As I mentioned on Constitutional Public Radio the other day, I have not covered the Duke Lacrosse rape case much since about April, since I was convinced the story was entirely bogus and that the young men charged in the case were guilty of nothing worse than poor judgment.
Slate takes a look
at the NY Times' recent attempt to shore up the faltering case against the players.The Wilson-Glater piece highlights every superficially incriminating piece of evidence in the case, selectively omits important exculpatory evidence, and reports hotly disputed statements by not-very-credible police officers and the mentally unstable accuser as if they were established facts. With comical credulity, it features as its centerpiece a leaked, transparently contrived, 33-page police sergeant's memo that seeks to paper over some of the most obvious holes in the prosecution's evidence.
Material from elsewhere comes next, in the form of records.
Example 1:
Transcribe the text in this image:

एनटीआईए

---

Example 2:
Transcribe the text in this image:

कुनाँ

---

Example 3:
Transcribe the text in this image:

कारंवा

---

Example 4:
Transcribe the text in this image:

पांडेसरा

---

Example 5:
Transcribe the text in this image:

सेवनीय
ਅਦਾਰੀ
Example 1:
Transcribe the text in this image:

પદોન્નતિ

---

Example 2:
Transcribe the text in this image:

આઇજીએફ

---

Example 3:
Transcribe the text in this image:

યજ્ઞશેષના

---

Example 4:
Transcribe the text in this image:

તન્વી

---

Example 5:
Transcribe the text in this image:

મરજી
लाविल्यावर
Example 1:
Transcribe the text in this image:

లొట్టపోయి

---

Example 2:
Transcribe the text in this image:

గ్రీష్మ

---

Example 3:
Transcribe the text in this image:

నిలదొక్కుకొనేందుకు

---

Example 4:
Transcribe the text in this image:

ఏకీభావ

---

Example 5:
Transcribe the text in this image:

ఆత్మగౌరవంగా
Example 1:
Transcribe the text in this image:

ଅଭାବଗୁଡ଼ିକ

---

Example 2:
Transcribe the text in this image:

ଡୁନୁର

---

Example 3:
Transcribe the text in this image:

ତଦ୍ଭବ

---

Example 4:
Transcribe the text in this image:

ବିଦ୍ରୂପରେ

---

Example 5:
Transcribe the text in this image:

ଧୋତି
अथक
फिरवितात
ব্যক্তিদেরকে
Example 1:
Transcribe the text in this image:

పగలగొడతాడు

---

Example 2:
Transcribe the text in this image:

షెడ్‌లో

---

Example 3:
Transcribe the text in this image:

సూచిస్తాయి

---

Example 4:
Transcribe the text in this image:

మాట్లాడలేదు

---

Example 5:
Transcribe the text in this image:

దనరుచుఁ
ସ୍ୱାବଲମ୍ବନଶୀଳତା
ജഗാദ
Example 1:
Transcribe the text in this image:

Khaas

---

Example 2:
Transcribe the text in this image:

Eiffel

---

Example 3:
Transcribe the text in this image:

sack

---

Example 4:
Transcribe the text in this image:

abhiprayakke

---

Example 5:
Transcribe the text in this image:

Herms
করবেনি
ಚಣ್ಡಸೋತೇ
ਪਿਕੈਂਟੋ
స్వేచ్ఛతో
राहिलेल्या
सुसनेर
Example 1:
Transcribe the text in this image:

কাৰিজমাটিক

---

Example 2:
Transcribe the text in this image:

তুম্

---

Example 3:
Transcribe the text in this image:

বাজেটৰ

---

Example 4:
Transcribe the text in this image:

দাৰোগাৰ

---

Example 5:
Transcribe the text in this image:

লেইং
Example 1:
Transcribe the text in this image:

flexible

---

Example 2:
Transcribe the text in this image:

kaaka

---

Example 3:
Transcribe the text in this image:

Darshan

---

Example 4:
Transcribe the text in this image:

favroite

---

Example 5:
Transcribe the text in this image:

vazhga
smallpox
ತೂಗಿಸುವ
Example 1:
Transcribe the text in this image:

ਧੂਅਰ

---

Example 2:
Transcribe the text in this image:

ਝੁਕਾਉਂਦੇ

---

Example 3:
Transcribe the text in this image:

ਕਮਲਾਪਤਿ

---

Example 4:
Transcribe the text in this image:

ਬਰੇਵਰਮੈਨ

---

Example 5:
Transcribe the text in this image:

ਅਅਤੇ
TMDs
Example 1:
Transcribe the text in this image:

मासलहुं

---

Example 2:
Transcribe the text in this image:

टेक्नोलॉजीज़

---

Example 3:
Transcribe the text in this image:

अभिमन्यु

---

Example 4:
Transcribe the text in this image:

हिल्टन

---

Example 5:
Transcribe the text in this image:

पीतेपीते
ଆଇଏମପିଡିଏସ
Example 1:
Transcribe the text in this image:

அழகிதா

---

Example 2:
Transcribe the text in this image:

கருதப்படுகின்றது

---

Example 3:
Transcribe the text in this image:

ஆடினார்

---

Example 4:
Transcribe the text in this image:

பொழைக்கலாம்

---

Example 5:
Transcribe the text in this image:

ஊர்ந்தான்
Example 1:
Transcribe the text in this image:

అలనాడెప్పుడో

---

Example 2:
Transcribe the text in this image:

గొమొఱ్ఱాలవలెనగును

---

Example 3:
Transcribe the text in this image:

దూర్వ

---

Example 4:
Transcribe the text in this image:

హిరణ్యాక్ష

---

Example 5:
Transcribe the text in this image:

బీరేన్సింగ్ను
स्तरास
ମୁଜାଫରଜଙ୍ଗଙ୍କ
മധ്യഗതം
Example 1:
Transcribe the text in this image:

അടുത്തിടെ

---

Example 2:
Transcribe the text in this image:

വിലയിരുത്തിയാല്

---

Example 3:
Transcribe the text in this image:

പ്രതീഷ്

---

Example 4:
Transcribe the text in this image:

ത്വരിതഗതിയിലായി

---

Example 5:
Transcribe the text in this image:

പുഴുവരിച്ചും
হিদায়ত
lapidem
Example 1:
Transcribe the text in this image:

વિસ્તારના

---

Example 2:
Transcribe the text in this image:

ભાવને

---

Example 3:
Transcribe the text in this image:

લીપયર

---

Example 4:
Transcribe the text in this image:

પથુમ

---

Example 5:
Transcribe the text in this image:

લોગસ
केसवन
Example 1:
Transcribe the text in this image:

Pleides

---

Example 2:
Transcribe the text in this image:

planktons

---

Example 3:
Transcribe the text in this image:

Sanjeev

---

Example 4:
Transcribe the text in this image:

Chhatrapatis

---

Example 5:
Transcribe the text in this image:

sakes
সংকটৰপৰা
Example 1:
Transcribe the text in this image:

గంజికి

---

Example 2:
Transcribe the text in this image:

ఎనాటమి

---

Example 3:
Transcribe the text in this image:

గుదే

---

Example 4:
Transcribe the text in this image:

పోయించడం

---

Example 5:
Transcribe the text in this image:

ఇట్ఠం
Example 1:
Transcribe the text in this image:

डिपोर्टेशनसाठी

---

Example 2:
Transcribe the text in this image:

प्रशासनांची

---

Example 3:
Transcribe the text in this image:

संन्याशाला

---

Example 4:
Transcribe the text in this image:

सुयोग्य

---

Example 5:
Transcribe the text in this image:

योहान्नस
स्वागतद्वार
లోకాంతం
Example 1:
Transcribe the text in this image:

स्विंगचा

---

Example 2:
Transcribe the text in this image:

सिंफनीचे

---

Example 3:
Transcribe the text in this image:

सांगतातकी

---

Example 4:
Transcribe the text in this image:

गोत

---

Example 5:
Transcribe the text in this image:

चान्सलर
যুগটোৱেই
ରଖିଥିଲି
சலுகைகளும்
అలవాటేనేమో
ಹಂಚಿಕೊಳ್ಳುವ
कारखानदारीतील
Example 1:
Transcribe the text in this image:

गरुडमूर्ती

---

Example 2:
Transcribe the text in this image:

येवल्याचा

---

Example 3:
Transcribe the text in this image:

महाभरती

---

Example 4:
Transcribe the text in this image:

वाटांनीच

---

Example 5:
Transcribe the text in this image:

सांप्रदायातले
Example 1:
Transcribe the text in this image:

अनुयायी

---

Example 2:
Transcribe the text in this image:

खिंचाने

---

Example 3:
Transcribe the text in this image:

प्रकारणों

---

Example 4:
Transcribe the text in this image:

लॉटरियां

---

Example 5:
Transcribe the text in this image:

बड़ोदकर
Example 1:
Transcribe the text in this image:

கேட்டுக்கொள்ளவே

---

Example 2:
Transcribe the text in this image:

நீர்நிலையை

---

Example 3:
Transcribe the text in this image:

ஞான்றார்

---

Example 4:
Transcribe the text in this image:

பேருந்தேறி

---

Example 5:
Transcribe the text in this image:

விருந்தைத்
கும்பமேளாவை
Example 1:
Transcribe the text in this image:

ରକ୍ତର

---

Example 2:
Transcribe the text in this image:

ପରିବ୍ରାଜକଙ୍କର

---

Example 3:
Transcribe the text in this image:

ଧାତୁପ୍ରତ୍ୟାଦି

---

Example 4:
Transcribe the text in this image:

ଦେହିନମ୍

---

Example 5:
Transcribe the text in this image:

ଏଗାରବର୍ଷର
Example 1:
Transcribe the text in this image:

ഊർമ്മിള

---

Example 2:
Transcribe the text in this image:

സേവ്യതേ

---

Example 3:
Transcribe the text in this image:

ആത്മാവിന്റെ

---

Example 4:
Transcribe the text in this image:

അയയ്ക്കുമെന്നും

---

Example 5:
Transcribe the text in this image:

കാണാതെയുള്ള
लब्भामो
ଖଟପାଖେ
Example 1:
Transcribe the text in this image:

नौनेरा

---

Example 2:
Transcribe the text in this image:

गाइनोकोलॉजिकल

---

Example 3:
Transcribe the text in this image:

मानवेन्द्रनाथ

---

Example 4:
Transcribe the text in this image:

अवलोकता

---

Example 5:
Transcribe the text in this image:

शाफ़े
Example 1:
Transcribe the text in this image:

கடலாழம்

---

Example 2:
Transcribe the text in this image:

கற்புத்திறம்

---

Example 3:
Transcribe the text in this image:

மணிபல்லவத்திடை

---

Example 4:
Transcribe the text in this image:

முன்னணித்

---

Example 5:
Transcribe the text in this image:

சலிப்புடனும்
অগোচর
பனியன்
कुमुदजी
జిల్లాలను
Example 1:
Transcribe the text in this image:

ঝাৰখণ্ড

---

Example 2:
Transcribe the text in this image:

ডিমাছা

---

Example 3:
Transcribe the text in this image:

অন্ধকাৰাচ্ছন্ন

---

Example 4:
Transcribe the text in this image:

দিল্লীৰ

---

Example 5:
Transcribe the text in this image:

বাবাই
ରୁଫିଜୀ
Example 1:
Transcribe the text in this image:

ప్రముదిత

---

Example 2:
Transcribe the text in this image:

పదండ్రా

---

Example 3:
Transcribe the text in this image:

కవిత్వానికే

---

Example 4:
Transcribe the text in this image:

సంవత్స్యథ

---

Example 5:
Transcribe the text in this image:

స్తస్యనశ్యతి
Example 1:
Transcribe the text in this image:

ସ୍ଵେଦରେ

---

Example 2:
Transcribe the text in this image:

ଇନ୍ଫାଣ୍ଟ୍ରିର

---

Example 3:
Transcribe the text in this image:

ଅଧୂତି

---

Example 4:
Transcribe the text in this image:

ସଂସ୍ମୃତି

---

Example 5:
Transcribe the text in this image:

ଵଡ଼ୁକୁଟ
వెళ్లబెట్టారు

This memo was concocted from memory, nearly four months after the underlying witness interviews, by Durham police Sgt. Mark Gottlieb, the lead investigator. Gottlieb says he took no contemporaneous notes, an inexplicable and indefensible police practice. Gottlieb had drawn fire before the alleged Duke rape—perhaps unbeknownst to the Times—as a Dukie-basher who reveled in throwing kids into jail for petty drinking infractions, noise violations, and the like, sometimes with violent criminals as cellmates.
The sergeant's account is indeed curious, since it contradicts contemporaneous accounts, in ways that support the prosecutor's case. It certainly seems convenient, if not outright fraudulent. As we've discussed, the dancer stated that her attackers were "chubby", which Slate notes certainly rules out Colin Finnerty. Indeed, they note that this description resulted in him not being included in the first two photo lineups:Gottlieb's police team did not include a photo of Finnerty—the only team member who fits Gottlieb's account of a "baby-faced, tall, lean" rapist—in the 36 photos shown to the accuser later on March 16 and on March 21.
Like many stories this one features a narrative that fits the NY Times' biases. Wealthy white men versus a poor black woman; surely the men must be guilty. And even if they aren't, shouldn't they pay the price for centuries of slavery followed by 140 years of discrimination?